L’Italia al tempo di Sanremo 2020

Sanremo è Sanremo. Odiato o amato, aspettato o snobbato, scontato o sfrontato. Sanremo entra nelle case degli italiani che questi lo vogliano o no, pure in quelle degli expat tramite i social, i meme di trash italiano e gli spam degli influencer. E mai come quest’anno è testimone di un’Italia spaccata in due. Partito con un boom di polemiche dopo le frasi sessiste (sì, erano sessiste e bigotte senza ombra di ‘ma’) di Amadeus, il Festival sembrava sull’orlo di un boicottaggio, ma alla fine gli italiani sono quel popolo che s’incazza e poi ci ride su. E allora via a fargli fare il 60% di share.

Sebbene pubblicizzato come il Festival della musica italiana, quest’anno si sono sprecate le parole, e la gente non sapeva più che santi pigliare all’una di notte. Probabilmente consci dell’insostenibile leggerezza del ‘cambio canale’, gli ospiti di Sanremo non si sono posti freno alcuno. Nel vero senso della parola. Litigate, colpi di scena, twerkate femministe, manifestazioni LGBT, vestiti improbabili. E inesorabilmente il risultato sono reazioni contrastanti che rivelano l’essenza stessa dell’Italia. Ad ogni outfit eccentrico di Achille Lauro, ad ogni momento di spontaneità e femminilità sfacciata di Elettra Lamborghini, ad ogni bacio libero da sessualità ristrette, il pubblico italiano ha reagito tirando allo stesso tempo pomodori e fiori. I fischi indignati di un’Italia ancorata al sistema patriarcale e tradizionalista, lontana dalla società attuale, schierata a difesa di valori datati, bigotti, dove la donna è donna, l’uomo è uomo, e tutto deve rimanere dentro schemi di rigido decoro. Insomma, la sagra del perbenismo e del sessismo al modico prezzo del canone Rai. Dall’altra parte però, il Festival ha portato alla luce anche la freschezza di un’Italia nuova a progressista, di un pubblico che se ne frega delle apparenze, che capta l’essenza della libertà e del coraggio di essere sè stessi. Un’Italia che incoraggia gli atti controcorrente e provocatori, che abbraccia la spontaneità, che non conserva nessun pudore legato alla sessualità, che volta le spalle ad etichette inventate da generazioni lontane e che danneggiano la definizione stessa di libero arbitrio. In altre parole, l’Italia di quelli che se so’ fatti quattro risate perché va bene così, viva la vita.

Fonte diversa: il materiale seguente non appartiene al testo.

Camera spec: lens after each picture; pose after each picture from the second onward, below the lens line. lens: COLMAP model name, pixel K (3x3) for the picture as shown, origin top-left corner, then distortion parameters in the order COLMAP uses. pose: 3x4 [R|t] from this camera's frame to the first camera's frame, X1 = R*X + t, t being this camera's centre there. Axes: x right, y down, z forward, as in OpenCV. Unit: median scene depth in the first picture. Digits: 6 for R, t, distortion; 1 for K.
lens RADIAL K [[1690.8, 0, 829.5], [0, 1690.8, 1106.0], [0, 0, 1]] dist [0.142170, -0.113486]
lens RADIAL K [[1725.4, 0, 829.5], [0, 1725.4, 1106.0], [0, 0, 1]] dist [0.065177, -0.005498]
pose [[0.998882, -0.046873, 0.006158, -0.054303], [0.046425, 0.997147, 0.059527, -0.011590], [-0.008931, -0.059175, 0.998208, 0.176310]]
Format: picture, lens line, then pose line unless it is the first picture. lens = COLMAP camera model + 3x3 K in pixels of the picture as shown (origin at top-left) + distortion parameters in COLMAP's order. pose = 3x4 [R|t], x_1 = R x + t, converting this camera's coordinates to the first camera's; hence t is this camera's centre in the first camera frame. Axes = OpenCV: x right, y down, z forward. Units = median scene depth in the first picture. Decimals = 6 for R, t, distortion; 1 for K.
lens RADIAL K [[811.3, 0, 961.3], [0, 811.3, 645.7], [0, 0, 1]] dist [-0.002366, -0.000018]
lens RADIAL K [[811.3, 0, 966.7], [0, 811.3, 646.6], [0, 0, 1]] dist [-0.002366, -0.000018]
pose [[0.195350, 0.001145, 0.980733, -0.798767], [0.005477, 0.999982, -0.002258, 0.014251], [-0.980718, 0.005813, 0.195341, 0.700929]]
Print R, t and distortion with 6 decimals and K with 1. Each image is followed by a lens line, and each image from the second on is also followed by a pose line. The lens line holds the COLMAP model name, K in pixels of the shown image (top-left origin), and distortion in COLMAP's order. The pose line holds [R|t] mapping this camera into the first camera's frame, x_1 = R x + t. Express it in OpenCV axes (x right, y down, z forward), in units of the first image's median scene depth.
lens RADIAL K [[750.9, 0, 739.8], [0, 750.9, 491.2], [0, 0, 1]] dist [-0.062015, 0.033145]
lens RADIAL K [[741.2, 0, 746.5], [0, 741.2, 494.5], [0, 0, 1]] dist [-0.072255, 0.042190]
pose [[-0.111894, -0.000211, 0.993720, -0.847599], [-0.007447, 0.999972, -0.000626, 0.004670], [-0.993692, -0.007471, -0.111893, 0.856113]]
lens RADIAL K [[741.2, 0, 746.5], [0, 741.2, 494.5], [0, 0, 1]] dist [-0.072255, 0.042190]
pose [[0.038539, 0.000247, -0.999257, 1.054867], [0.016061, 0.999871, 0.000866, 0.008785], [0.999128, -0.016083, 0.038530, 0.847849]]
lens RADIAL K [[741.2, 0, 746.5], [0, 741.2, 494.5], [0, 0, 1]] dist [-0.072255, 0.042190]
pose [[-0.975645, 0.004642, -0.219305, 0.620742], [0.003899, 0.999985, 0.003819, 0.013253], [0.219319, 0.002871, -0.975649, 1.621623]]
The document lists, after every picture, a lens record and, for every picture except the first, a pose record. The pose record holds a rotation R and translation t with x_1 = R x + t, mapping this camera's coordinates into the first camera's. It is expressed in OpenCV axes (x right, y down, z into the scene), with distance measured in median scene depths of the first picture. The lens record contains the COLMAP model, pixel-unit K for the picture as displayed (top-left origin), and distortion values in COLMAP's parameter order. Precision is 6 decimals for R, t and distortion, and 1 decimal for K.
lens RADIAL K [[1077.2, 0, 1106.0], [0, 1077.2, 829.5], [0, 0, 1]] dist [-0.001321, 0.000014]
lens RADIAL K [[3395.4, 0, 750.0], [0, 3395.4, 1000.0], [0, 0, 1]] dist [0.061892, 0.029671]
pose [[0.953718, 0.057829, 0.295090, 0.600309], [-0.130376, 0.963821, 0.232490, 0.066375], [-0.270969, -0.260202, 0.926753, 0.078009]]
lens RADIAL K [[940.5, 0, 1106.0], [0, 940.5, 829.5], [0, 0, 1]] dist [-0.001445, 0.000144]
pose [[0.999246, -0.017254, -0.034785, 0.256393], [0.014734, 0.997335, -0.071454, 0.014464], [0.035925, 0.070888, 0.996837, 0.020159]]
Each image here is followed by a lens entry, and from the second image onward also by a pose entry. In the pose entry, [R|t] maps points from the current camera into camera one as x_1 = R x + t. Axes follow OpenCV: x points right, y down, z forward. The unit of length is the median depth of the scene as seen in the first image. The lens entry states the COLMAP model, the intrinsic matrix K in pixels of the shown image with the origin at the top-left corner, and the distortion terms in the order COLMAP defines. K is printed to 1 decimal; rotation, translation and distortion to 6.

Dopo una settimana di duetti, cover, gossip e brillantini, Diodato si è portato a casa il premio di vincitore del 70° Festival della Canzone Italiana e lì nessuno ha avuto da ridire. Hanno vinto i versi che raccontano un amore, una sofferenza, un rumore assordante che solo un cuore spezzato riesce a fare, e l’abbiamo cantata tutti, in piedi sul divano, come per i mondiali del 2006 o per il Dottore che taglia il traguardo. Ce la siamo dedicata gli uni agli altri, ci abbiamo pianto su in ricordo di storie passate, l’abbiamo canticchiata per casa cucinando, suonata al pianoforte come Belen e De Martino che non hanno perso occasione per mostrare a tutti quanto sono boni e pure bravi. Perché alla fine, quando e luci si spengono, le ultime storie Instagram svaniscono, il trucco viene lavato, i vestiti appesi all’armadio, ecco, quando abbassiamo la guardia, poi resta l’amore. Ed è quello che ci unisce tutti, l’unica arma da usare contro il sessismo, l’omofobia, il razzismo, la bigotteria. L’amore, e una dose di sarcasmo e ‘te devi levà dar ca’ per quelli che l’amore non se lo meritano. Sanremo è Sanremo, ma noi siamo e amiamo quello e chi ci pare. Sempre.